- [Assignment]
When you restate the entries that follow, keep every word exactly and drop the pictures.

- [Data to process]
#####
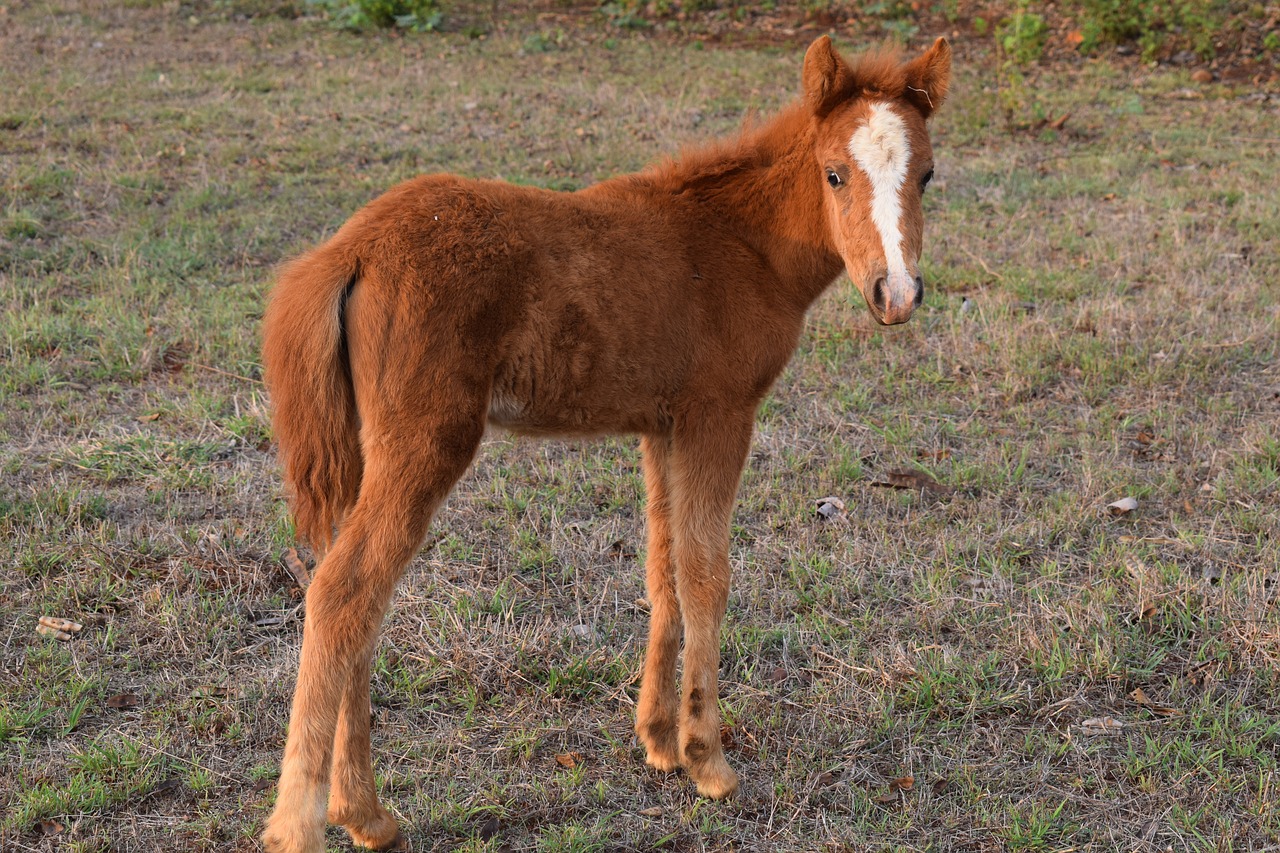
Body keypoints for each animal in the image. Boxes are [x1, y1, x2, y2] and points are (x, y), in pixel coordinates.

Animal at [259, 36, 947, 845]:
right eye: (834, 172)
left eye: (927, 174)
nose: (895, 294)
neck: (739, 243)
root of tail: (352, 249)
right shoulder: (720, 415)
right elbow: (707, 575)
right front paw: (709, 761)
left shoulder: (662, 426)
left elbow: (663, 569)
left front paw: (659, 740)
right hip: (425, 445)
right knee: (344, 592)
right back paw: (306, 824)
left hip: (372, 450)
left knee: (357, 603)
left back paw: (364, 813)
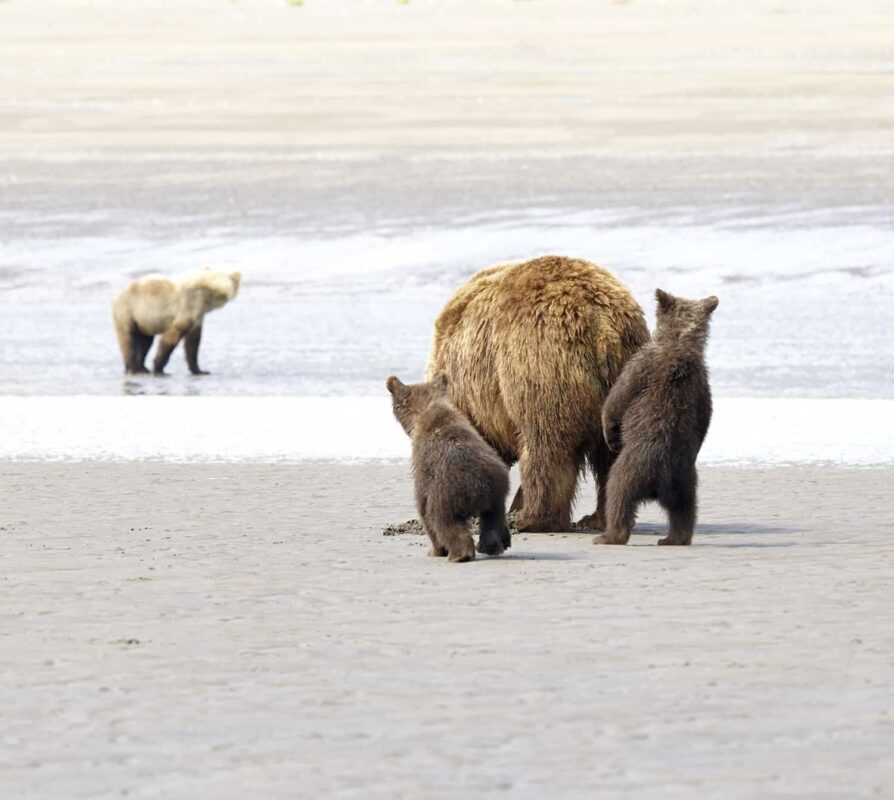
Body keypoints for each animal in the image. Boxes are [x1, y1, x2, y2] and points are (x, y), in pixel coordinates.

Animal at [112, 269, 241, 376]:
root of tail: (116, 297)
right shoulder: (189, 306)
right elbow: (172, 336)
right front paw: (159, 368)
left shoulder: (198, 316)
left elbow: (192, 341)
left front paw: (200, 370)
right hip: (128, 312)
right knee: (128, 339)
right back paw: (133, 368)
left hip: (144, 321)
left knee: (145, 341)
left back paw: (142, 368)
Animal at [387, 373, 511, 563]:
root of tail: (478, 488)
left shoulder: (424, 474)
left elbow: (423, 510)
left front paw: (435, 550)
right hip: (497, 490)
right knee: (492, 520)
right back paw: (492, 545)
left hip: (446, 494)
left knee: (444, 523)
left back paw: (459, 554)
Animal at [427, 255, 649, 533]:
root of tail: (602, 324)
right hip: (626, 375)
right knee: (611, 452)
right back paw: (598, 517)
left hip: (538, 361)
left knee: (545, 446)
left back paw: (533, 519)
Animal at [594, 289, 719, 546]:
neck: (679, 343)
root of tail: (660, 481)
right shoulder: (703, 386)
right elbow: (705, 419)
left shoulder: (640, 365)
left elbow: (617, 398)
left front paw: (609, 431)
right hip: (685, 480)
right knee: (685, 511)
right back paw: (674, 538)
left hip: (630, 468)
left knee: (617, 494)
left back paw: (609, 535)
#####
- [Written answer]
Body keypoints for each animal in the image. Boxes are [x1, y1, x2, y2] and points are (x, y), in pixel coordinates.

Animal at [259, 36, 947, 845]:
right eye: (834, 172)
left eye: (927, 174)
nose: (895, 294)
neck: (739, 243)
root of tail: (352, 249)
right shoulder: (720, 415)
right elbow: (707, 575)
right front paw: (709, 761)
left shoulder: (662, 426)
left elbow: (663, 569)
left front paw: (659, 740)
right hip: (425, 445)
right knee: (344, 592)
right back paw: (306, 824)
left hip: (372, 450)
left knee: (357, 603)
left back paw: (364, 813)
Body keypoints for each animal in the image. Boxes are [x1, y1, x2, y2] and points are (x, y), in pixel coordinates.

Animal at [112, 269, 241, 376]:
root of tail: (116, 297)
right shoulder: (189, 306)
right elbow: (172, 336)
right front paw: (159, 368)
left shoulder: (198, 316)
left elbow: (192, 341)
left front paw: (200, 370)
right hip: (128, 312)
right knee: (128, 339)
right back paw: (133, 368)
left hip: (144, 321)
left knee: (145, 341)
left back paw: (142, 368)
Animal at [387, 373, 511, 563]:
root of tail: (478, 488)
left shoulder: (424, 474)
left elbow: (423, 510)
left front paw: (435, 550)
right hip: (497, 490)
right knee: (492, 520)
right back paw: (492, 545)
left hip: (446, 494)
left knee: (444, 523)
left back paw: (459, 554)
Animal at [427, 255, 649, 533]:
root of tail: (602, 324)
right hip: (626, 375)
right knee: (611, 452)
right back paw: (598, 517)
left hip: (538, 361)
left knee: (545, 446)
left back paw: (533, 519)
Animal at [594, 289, 719, 546]:
neck: (679, 343)
root of tail: (660, 481)
right shoulder: (703, 386)
right elbow: (705, 419)
left shoulder: (640, 365)
left elbow: (617, 398)
left front paw: (609, 431)
right hip: (685, 480)
right knee: (685, 511)
right back paw: (674, 538)
left hip: (630, 468)
left knee: (617, 494)
left back paw: (609, 535)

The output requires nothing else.